CHECK YOUR UNDERSTANDING ::
(a) Answer these questions using the storytelling passage:
(i) How many librarians has the HTM trained?
(ii) What was Al-Naser before becoming a children's storyteller?
(iii) Which two organizations organized this year's award?
(b) Reproduce the storytelling passage between "The HTM, founded" and "and Amman, Jordan.", inclusive.

SUPPLIED PASSAGE ::
The HTM, founded three years ago, uses storytelling, music, singing, painting and handcrafts to support vulnerable kids and youth. It has organised and delivered workshops for more than 3,000 children from local refugee camps, and have trained over 50 librarians working in 3 refugee camps in Irbid and Amman, Jordan.

“I learnt that storytelling is one special way to communicate, especially with children. I discovered that arts and literature are real easy ways to educate and to transmit your message. A story opens the doors for children’s minds for more imagination and creativity and can free him/her from their hard times,” said Al-Naser, who was a teacher and a librarian before being a children’s storyteller.

“One day I just discovered that I’m a storyteller and it became my dream to have a place in which I can tell stories to children that can open their minds and open them the space to get their voices out. Telling one story can substitute lectures and it sticks in minds; it can also clarify big ideas like acceptance, tolerance, respect,” she said passionately.

The Jordanian storyteller started her activities by herself, with only a talent and a passion for storytelling for children but then with time a troop of musicians, theatre artists and painters joined Al-Naser, sharing a passion for communicating with children through arts and literature, which she describes saying: “Arts reach children faster and it touches their souls freely and leave them happier and enable them to have their own voices.”

As part of this year’s award, organised by the Anna Lindh Foundation and the Fondazione Mediterraneo, a tour will be organised for the winner among the ALF networks, in addition to publishing a book with stories from different Euro-Med countries adapted to the Arab culture by Al-Naser.

This year’s EuroMed award ceremony also opened the floor for a number of organisations from all over the Euro-Med region, working with themes related to that of the award, to come together and present their activities. The list of runner ups included a couple of organisations from across the region with most impressive initiatives.

The list of four runner ups is: Foundation Orient Occident (Morocco), which is a non-profit Organisation with the objective of creating socio-economic centres and vocational trainings to different target groups including migrants; Community Arts North West (UK), an organisiation led by artists to create access to cultural production for people that are excluded from or fringes of the mainstream cultural resources; Sport Against Racism Ireland (Ireland), a social enterprise that uses sport to combat racism and discrimination in society; and the Plate-Forme Migrants et Citoyenneté Européenne (France), an international association that fight discrimination, valuing the contribution of the migrants to the local development.

AVAILABLE DATA ::
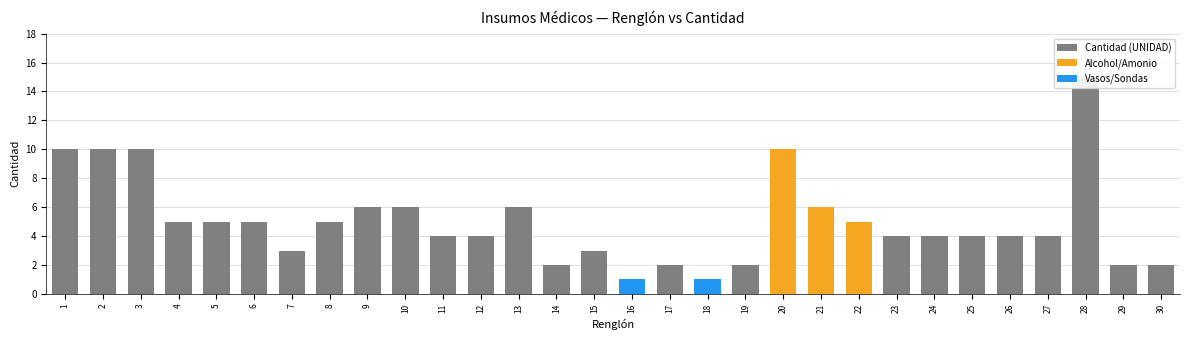

Which has a higher value, 19 or 26?

26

LIST OF SOLUTIONS ::
(a)
(i) Over 50 librarians.
(ii) A teacher and a librarian.
(iii) The Anna Lindh Foundation and the Fondazione Mediterraneo.

(b)
The HTM, founded three years ago, uses storytelling, music, singing, painting and handcrafts to support vulnerable kids and youth. It has organised and delivered workshops for more than 3,000 children from local refugee camps, and have trained over 50 librarians working in 3 refugee camps in Irbid and Amman, Jordan.